Lenovo SD665_V3 server
This page contains information about Lenovo SD665_V3 servers deployed in our cluster. The Lenovo ThinkSystem SD665_V3 is a 2-socket ½U server that features the AMD EPYC 9004 “Genoa” family of processors.
The nodes are housed in the upgraded ThinkSystem DW612S enclosure with SMM2 management module. See the SMM2 page with SMM2 functions and IPMItool commands for managing the SMM2.
To offer solution-level interoperability support for HPC and AI configurations based on the Lenovo ThinkSystem portfolio and OEM components, Lenovo_EveryScale extensively tests the components and their combinations. The extensive testing results in a Best_Recipe release of software and firmware levels. Lenovo warrants Best_Recipe components to work seamlessly together as a fully integrated data center solution instead of a collection of individual components at the time of implementation.
Documentation and software
Lenovo provides SD665_V3 information and downloads:
There is a Product Home page for downloads.
The EasyBuild software module OpenMPI seems to have issues with the Mellanox libraries. Setting these variables may be a workaround:
export OMPI_MCA_btl='^openib,ofi'
export OMPI_MCA_mtl='^ofi'
Booting and BIOS configuration
See the Lenovo BIOS settings common to servers page.
See the Lenovo XClarity (XCC) BMC page.
There is a document Lenovo ThinkSystem SR645 Recommended UEFI and OS settings for Lenovo Scalable Infrastructure (LeSI) which recommends:
For best performance set to Maximum Performance first, then set to Custom Mode
OFED software and drivers
The OpenFabrics Enterprise Distribution (OFED) is open-source software for RDMA and kernel bypass applications, as provided by the OpenFabrics Alliance. Mellanox provides some information about Inbox_drivers from various OS vendors, but it is not stated whether they can be used in place of the drivers from Mellanox described below.
NVIDIA offers a Linux MLNX OFED repository which is enabled by:
Install key:
rpm --import https://www.mellanox.com/downloads/ofed/RPM-GPG-KEY-Mellanox
Add the desired repo, for example:
cd /etc/yum.repos.d/ wget https://linux.mellanox.com/public/repo/mlnx_ofed/latest/rhel8.10/mellanox_mlnx_ofed.repo dnf clean all
Install driver packages: TBD?
Nvidia’s Red Hat Enterprise Linux (RHEL) Inbox Driver documentation has the statement:
Warning
ConnectX-7 is only supported as technical preview (i.e., the feature is not fully supported for production).
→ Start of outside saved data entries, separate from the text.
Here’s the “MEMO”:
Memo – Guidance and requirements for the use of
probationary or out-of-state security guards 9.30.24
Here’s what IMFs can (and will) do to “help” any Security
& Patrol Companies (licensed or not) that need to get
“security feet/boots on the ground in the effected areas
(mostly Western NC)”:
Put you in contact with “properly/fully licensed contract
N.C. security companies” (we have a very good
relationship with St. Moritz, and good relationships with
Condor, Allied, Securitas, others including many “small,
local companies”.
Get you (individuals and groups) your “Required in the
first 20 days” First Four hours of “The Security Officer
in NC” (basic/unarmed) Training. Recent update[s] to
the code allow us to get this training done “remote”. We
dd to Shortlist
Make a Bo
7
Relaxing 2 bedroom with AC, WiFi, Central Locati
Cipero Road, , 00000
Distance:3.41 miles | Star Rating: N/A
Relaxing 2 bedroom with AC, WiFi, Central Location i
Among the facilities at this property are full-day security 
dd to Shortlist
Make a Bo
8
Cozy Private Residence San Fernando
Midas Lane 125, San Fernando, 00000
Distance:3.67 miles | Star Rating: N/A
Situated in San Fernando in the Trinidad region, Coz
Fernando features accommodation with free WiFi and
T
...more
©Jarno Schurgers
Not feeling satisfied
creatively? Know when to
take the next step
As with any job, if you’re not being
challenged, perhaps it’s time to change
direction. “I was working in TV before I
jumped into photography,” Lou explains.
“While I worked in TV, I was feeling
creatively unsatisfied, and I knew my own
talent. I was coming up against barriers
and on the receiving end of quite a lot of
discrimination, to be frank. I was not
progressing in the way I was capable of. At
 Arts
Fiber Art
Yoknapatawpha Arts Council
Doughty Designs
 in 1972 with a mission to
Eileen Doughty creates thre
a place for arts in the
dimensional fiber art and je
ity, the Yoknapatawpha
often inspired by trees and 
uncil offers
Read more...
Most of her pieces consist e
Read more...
Since the SD665_V3 nodes have ConnectX-7
adapters, these are NOT SUPPORTED at present!
Install these prerequisite packages:
dnf -y install libibverbs rdma libmlx4 libibverbs-utils infiniband-diags librdmacm librdmacm-utils ibacm
dnf -y install tk gcc-gfortran kernel-modules-extra
For the Mellanox Infiniband adapters it is recommended to download the .tar.gz file from Mellanox OpenFabrics Enterprise Distribution for Linux (MLNX_OFED). Unpack the tar-ball and run the installer, for example:
tar xzf MLNX_OFED_LINUX-24.01-0.3.3.1-rhel8.9-x86_64.tgz
cd MLNX_OFED_LINUX-24.01-0.3.3.1-rhel8.9-x86_64
./mlnxofedinstall
The installer script has some options:
./mlnxofedinstall --help
./mlnxofedinstall -q # Set quiet - no messages will be printed
yes | ./mlnxofedinstall # Answer yes to all questions
The installer attempts to make firmware updates, but we may experience this warning:
Attempting to perform Firmware update...
The firmware for this device is not distributed inside Mellanox driver: 42:00.0 (PSID: LNV0000000049)
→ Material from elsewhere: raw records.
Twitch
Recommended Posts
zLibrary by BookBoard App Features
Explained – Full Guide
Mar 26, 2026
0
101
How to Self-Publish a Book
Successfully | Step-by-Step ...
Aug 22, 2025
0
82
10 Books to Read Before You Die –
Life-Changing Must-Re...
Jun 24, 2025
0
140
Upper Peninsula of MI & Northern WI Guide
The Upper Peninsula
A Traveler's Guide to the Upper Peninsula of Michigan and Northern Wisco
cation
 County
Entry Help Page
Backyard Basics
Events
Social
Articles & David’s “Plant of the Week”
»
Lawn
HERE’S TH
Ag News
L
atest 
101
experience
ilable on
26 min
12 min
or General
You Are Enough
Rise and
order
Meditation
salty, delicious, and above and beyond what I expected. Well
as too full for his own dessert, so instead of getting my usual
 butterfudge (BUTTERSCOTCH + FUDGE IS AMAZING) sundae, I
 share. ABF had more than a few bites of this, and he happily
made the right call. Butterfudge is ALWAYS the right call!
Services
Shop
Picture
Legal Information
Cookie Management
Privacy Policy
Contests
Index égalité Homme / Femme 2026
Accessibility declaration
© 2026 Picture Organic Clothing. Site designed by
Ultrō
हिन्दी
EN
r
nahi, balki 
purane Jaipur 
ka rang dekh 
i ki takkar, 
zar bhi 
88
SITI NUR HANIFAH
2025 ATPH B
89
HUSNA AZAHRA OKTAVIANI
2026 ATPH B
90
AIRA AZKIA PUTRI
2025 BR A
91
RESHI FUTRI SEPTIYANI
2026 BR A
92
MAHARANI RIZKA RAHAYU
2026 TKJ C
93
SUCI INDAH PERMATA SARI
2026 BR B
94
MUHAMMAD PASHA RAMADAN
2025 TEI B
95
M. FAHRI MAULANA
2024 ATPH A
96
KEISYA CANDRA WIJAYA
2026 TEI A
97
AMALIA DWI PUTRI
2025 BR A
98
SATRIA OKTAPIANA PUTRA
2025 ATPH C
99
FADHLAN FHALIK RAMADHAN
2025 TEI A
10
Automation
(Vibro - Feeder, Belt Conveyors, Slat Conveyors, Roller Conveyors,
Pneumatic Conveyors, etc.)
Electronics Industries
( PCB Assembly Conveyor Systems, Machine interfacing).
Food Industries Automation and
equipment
To obtain firmware for this device, please contact your HW vendor.
Failed to update Firmware.
so it may be a good idea to add this flag and omit firmware updates:
./mlnxofedinstall --without-fw-update
Installation instructions are in the User Manual from the Mellanox documentation.
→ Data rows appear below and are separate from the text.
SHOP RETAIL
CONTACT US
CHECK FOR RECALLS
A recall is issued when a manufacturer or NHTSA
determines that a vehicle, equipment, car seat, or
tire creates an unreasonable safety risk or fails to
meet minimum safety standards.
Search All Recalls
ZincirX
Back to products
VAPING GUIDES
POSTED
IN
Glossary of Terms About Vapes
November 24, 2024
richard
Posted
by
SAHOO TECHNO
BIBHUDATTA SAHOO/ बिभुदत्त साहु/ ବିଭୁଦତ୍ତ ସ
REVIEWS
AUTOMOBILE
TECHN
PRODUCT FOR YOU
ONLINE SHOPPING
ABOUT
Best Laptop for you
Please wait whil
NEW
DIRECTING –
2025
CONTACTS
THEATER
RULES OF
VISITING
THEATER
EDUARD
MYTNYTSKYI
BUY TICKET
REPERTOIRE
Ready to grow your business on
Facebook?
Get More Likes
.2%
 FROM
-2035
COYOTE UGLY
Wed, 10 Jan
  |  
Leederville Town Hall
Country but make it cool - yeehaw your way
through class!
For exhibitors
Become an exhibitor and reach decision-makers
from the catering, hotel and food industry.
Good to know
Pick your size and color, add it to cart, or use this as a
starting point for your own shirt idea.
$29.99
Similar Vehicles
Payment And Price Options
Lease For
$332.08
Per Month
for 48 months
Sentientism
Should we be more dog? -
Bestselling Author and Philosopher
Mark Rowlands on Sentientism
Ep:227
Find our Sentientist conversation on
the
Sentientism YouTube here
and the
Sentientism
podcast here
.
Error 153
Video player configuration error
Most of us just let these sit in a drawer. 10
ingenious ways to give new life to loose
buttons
Verify that the Mellanox driver RPMs have been installed and the openibd
service started:
rpm -qa | grep mlnx
systemctl status openibd
Verify the installed OFED package name and version:
ofed_info -s
If your kernel version does not match with any of the offered pre-built RPMs,
you can add your kernel version by using the mlnx_add_kernel_support.sh
script located inside the MLNX_OFED package.
Notices:
On Redhat and SLES distributions with errata kernel installed there is no need to use the
mlnx_add_kernel_support.sh
script. The regular installation can be performed and weak-updates mechanism will create symbolic links to the MLNX_OFED kernel modules.OFED software includes kernel modules for the running kernel, and these must be rebuilt if the kernel is upgraded!